2018 feels different.
Major life events are behind me. I met my husband, and my family and friends supported our relationship unconditionally, despite how it started. We got married, and my parents made the whole thing happen. We moved far, far away from friends and family and bought a house in western NY. Saddened and probably somewhat disappointed, both sides of our family have continued to support us and visit often. We had children. We lost Olivia, and our entire community of family, friends, neighbors, colleagues, and even strangers poured their time and energy into supporting us. Helping us. Giving to us. As of last year I’m no longer working outside of the home. Instead I’m staying home to be with our daughter: a job I’ve long dreamed of having, and a decision that we did not make quickly or without tons and tons of thought. As I embrace this new role, I recognize the sacrifices and comprises my husband has made to support me staying home, and how much he puts in day-in and day-out to ensure our family is a-okay. He has supported me in this transition *almost* unconditionally 😉
I guess what I’m trying to say, is that for the last 5 or 6 years I’ve focused very much on myself as I navigated major life milestones and hard decisions. I put myself first. Sometimes at the expense of others. But here I am. It’s 2018 and I am finally feeling at peace.

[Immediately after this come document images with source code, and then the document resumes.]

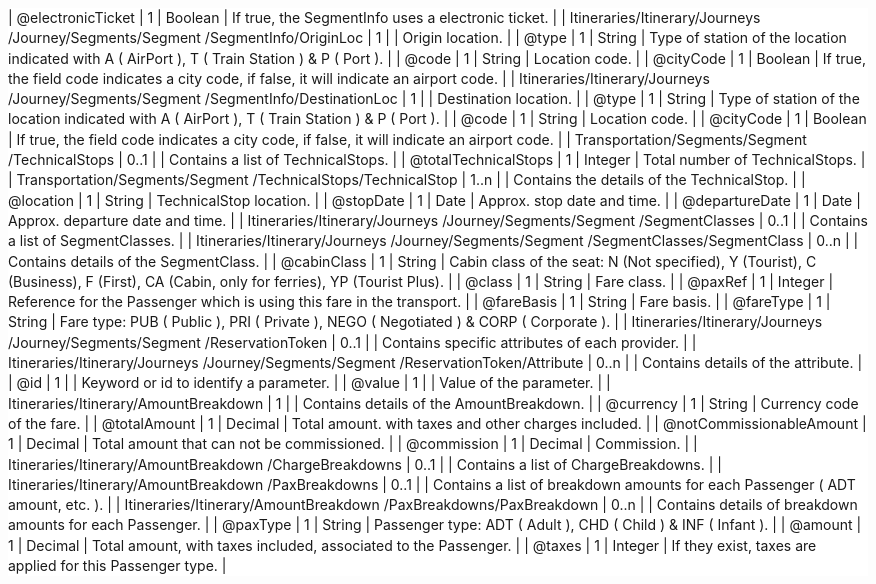 | @electronicTicket         		| 1  		| Boolean 	| If true, the SegmentInfo uses a electronic ticket.    |
| Itineraries/Itinerary/Journeys /Journey/Segments/Segment /SegmentInfo/OriginLoc | 1  |    | Origin location.                  |
| @type                     		| 1  		| String 	| Type of station of the location indicated with A ( AirPort ), T ( Train Station ) & P ( Port ).      |
| @code                     		| 1  		| String 	| Location code.                      			|
| @cityCode                 		| 1  		| Boolean 	| If true, the field code indicates a city code, if false, it will indicate an airport code. |
| Itineraries/Itinerary/Journeys /Journey/Segments/Segment /SegmentInfo/DestinationLoc | 1  |    | Destination location.        |
| @type                     		| 1  		| String 	| Type of station of the location indicated with A ( AirPort ), T ( Train Station ) & P ( Port ).     |
| @code                     		| 1  		| String 	| Location code.                      			|
| @cityCode                 		| 1  		| Boolean 	| If true, the field code indicates a city code, if false, it will indicate an airport code.  |
| Transportation/Segments/Segment /TechnicalStops | 0..1 |    		| Contains a list of TechnicalStops.  			|
| @totalTechnicalStops      		| 1  		| Integer 	| Total number of TechnicalStops.     			|
| Transportation/Segments/Segment /TechnicalStops/TechnicalStop | 1..n |    | Contains the details of the TechnicalStop.        |
| @location                 		| 1  		| String 	| TechnicalStop location.             			|
| @stopDate                 		| 1  		| Date 		| Approx. stop date and time.         			|
| @departureDate            		| 1  		| Date 		| Approx. departure date and time.    			|
| Itineraries/Itinerary/Journeys /Journey/Segments/Segment /SegmentClasses | 0..1 |    | Contains a list of SegmentClasses.  	|
| Itineraries/Itinerary/Journeys /Journey/Segments/Segment /SegmentClasses/SegmentClass  | 0..n |    | Contains details of the SegmentClass.            |
| @cabinClass               		| 1  		| String 	| Cabin class of the seat: N (Not specified), Y (Tourist), C (Business), F (First), CA (Cabin, only for ferries), YP (Tourist Plus).    |
| @class                    		| 1  		| String 	| Fare class.                         			|
| @paxRef                   		| 1  		| Integer 	| Reference for the Passenger which is using this fare in the transport.   |
| @fareBasis                		| 1  		| String 	| Fare basis.                         			|
| @fareType                 		| 1  		| String 	| Fare type: PUB ( Public ), PRI ( Private ), NEGO ( Negotiated ) & CORP ( Corporate ).   |
| Itineraries/Itinerary/Journeys /Journey/Segments/Segment /ReservationToken | 0..1 |    | Contains specific attributes of each provider.  |
| Itineraries/Itinerary/Journeys /Journey/Segments/Segment /ReservationToken/Attribute | 0..n |    | Contains details of the attribute.  |
| @id                       		| 1  		|    		| Keyword or id to identify a parameter.          	|
| @value                    		| 1  		|    		| Value of the parameter.             			|
| Itineraries/Itinerary/AmountBreakdown | 1  		|    		| Contains details of the AmountBreakdown.              |
| @currency                 		| 1  		| String 	| Currency code of the fare.          			|
| @totalAmount              		| 1  		| Decimal 	| Total amount. with taxes and other charges included. 	|
| @notCommissionableAmount  		| 1  		| Decimal 	| Total amount that can not be commissioned.       	|
| @commission               		| 1  		| Decimal 	| Commission.                         			|
| Itineraries/Itinerary/AmountBreakdown /ChargeBreakdowns  | 0..1 |    	| Contains a list of ChargeBreakdowns.                 	|
| Itineraries/Itinerary/AmountBreakdown /PaxBreakdowns | 0..1 |    	| Contains a list of breakdown amounts for each Passenger ( ADT amount, etc. ).     |
| Itineraries/Itinerary/AmountBreakdown /PaxBreakdowns/PaxBreakdown | 0..n |    | Contains details of breakdown amounts for each Passenger.  |
| @paxType                  		| 1  		| String 	| Passenger type: ADT ( Adult ), CHD ( Child ) & INF ( Infant ). |
| @amount                   		| 1  		| Decimal 	| Total amount, with taxes included, associated to the Passenger. |
| @taxes                    		| 1  		| Integer 	| If they exist, taxes are applied for this Passenger type.     |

Now it’s time to give back what people have been graciously giving to me for years: support. Selfless, unconditional support.
In a surface level way, it’s easy to translate what I mean by choosing support as my word of the year for 2018.
- I want to support my husband.
- I want to be the best mom I can possibly be.
- I want to be there with an open ear and open heart for family members as they navigate new waters.
- I want to support the friends who have so selflessly supported me through the ups and downs of the past few years.
- I want to support our church. A community that welcomed my family and quickly transformed my viewpoint on religion and the Church.
But what do those things actually look like in practice? I suppose I’ll find out as the year gets underway, but I hope the word ‘support’ helps me make better, kinder, and more deliberate, conscious choices in 2018.
Have you chosen a word of the year for 2018? Or have you participated in this challenge in the past? Share your words with me!